## The request:
Can you set down every line of the listing below exactly as it stands, leaving out the pictures?

=-=-=

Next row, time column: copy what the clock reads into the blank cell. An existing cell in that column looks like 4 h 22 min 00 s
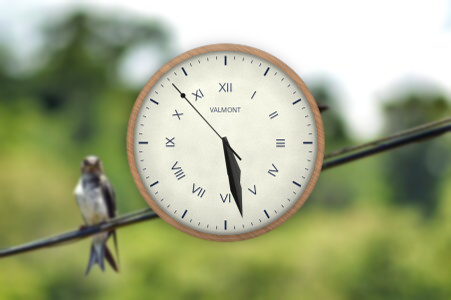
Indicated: 5 h 27 min 53 s
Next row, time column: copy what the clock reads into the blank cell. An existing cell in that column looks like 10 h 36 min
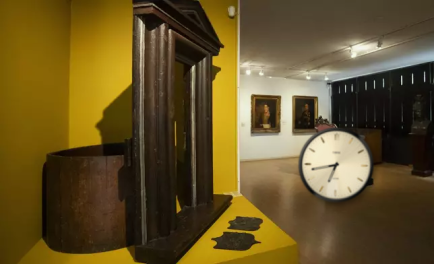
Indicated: 6 h 43 min
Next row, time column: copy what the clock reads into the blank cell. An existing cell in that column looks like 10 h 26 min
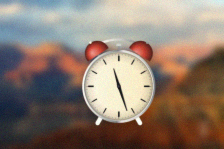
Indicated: 11 h 27 min
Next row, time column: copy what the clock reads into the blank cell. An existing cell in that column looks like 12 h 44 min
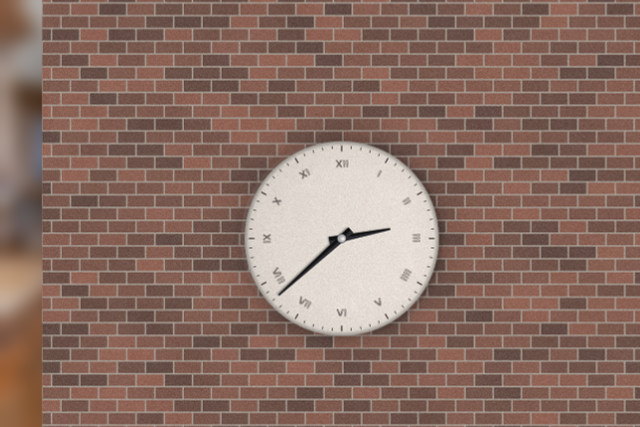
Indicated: 2 h 38 min
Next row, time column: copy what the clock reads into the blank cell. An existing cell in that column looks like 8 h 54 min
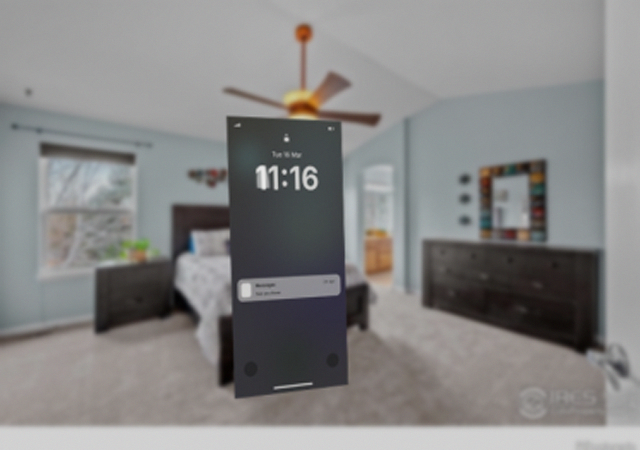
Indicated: 11 h 16 min
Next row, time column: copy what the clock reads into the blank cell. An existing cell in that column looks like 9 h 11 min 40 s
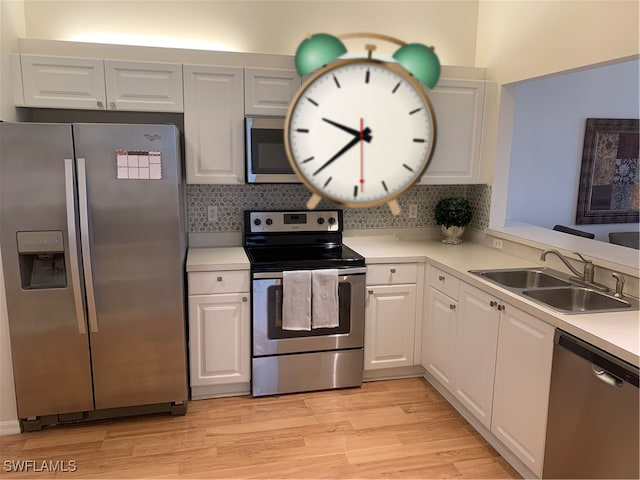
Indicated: 9 h 37 min 29 s
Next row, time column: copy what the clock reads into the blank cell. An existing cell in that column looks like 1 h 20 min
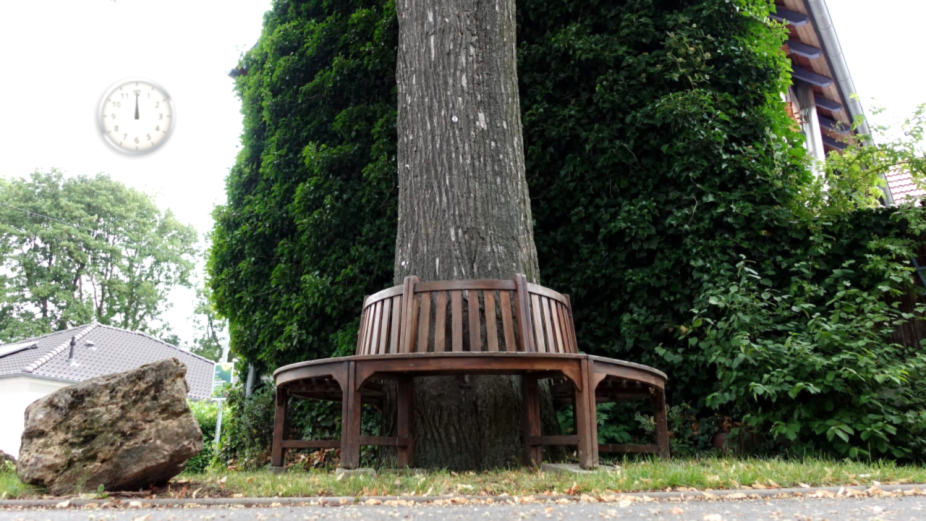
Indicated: 12 h 00 min
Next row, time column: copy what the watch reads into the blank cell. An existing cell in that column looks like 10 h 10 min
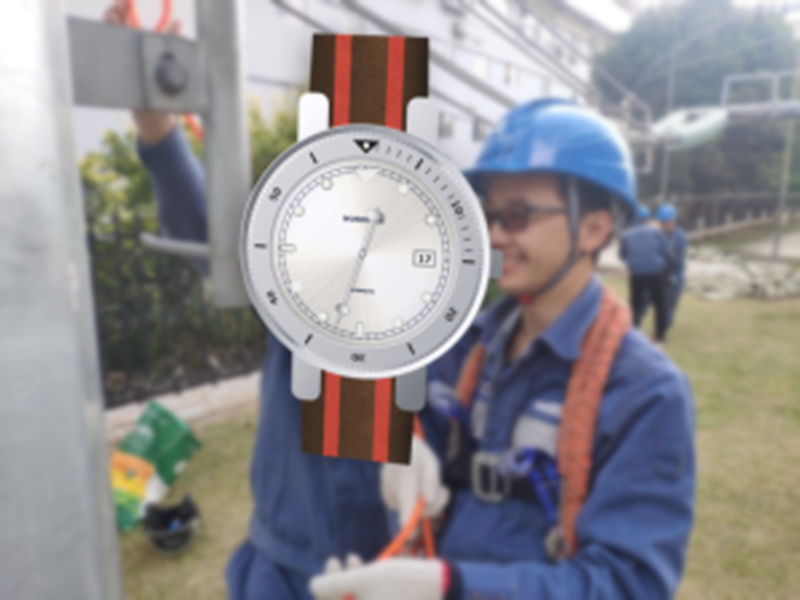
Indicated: 12 h 33 min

=-=-=

## Written solution:
Next row, time column: copy what the clock reads into the blank cell. An existing cell in that column looks like 4 h 22 min 00 s
Indicated: 5 h 27 min 53 s
Next row, time column: copy what the clock reads into the blank cell. An existing cell in that column looks like 10 h 36 min
Indicated: 6 h 43 min
Next row, time column: copy what the clock reads into the blank cell. An existing cell in that column looks like 10 h 26 min
Indicated: 11 h 27 min
Next row, time column: copy what the clock reads into the blank cell. An existing cell in that column looks like 12 h 44 min
Indicated: 2 h 38 min
Next row, time column: copy what the clock reads into the blank cell. An existing cell in that column looks like 8 h 54 min
Indicated: 11 h 16 min
Next row, time column: copy what the clock reads into the blank cell. An existing cell in that column looks like 9 h 11 min 40 s
Indicated: 9 h 37 min 29 s
Next row, time column: copy what the clock reads into the blank cell. An existing cell in that column looks like 1 h 20 min
Indicated: 12 h 00 min
Next row, time column: copy what the watch reads into the blank cell. An existing cell in that column looks like 10 h 10 min
Indicated: 12 h 33 min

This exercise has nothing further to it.